Ich habe vor 2 Monaten meinen Kater verlohren. Francis hatte wahrscheinlich einen Gehirntumor. Er war erst 5 Jahre alt. Ich kann das sehr schlecht akzeptieren. Ich habe so lange um ihn gekämpft. Das ok zu geben, Deine Katze einzuschäfern war richtig, aber es ist eine sehr schwere Entscheidung. Ich weiß nur zu gut, wie weh das tut. Es tut jeden Tag weh, aber es wird besser. Es gibt im Internet einen Tierfriedhof. Ich habe Francis dort virtuell beerdigt und kann dort um ihn trauern, da mein Kater bei meinen Eltern beerdigt ist und ich da nicht so häufig hin kann. Wir haben leider keinen Garten. Es ist eine gute Sache und dort trauer ich um ihn. Falls Du es Dir mal anschauen willst: www.tier-friedhof.net
Vielleicht ist es auch etwas für Dich.
Denk daran, dass es ihm jetzt gut geht und er wird immer in Deinem Herzen bleiben.
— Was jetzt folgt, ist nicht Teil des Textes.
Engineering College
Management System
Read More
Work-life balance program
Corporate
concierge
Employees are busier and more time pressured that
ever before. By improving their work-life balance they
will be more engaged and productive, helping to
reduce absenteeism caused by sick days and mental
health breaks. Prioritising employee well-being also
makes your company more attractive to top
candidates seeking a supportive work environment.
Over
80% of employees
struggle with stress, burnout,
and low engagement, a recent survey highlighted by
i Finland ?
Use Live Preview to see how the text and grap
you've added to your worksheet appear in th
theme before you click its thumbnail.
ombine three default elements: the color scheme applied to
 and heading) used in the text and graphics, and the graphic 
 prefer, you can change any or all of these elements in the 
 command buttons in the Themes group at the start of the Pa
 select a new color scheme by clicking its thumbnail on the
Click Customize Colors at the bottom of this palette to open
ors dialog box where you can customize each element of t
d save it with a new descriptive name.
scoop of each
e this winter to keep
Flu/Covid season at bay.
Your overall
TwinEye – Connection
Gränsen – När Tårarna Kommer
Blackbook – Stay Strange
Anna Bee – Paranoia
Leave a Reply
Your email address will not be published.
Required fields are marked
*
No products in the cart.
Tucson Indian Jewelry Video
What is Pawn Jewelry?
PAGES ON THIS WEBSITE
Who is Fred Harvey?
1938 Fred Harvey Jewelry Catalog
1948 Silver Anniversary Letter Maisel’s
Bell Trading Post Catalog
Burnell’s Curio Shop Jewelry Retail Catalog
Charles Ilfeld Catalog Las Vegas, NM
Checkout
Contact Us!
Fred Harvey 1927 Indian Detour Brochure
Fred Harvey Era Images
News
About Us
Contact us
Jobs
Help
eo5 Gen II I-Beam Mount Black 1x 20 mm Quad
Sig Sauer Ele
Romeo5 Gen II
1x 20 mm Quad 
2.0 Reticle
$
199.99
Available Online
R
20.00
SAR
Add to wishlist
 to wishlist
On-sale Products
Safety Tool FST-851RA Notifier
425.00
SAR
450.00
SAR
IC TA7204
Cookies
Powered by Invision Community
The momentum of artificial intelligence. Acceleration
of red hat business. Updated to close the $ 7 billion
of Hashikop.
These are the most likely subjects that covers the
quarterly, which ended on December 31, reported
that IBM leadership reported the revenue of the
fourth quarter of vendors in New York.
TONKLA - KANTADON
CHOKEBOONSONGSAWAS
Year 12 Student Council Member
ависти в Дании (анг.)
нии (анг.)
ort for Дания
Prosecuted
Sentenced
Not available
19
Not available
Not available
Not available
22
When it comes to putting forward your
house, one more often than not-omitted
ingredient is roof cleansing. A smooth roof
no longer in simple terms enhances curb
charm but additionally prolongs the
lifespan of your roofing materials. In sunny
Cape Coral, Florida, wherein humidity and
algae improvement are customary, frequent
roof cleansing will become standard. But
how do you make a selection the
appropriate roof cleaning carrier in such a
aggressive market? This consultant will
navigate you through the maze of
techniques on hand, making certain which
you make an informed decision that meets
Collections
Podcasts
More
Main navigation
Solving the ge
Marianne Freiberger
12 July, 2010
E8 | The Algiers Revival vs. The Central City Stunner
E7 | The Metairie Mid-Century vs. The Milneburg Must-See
Liebe Grüße und alles Gute, Sophia
 

Sunflower

Gast
Hallo!
Ich kann deine Situation gut verstehen. Kurz nach Weihnachten musste mein Hund wegen Krebs eingeschläfert werden. Ich bin immernoch total traurig deswegen, meine zwei Katzen können mich noch nicht wirklich darüber hinweg trösten. Aber Billy war 14 Jahre alt und es war besser für ihn. Auch der eine Tag hätte bei Deine Katze leider nichts verändern können. Bei meinem Hund habe ich gesehen, über welche Zeit sich der Krebs entwickelt (war tastbar aber nicht operierbar). Darum - Deine Entscheidung war richtig. So traurig es ist, manche Krebsarten zeigen erst sehr spät Symptome und auch der beste Tierarzt kann nichts mehr ausrichten. Mit meinem Hund waren wir auch in Hannover in der Tierklinik und die haben uns auch nur gesagt, dass die Operation nur Quälerei wäre. Laut der Ärztin würde das Leben um wenige Tage (!) bis paar Wochen verlängern können. So schön die Zeit mit einem Tier ist, so traurig ist der Abschied.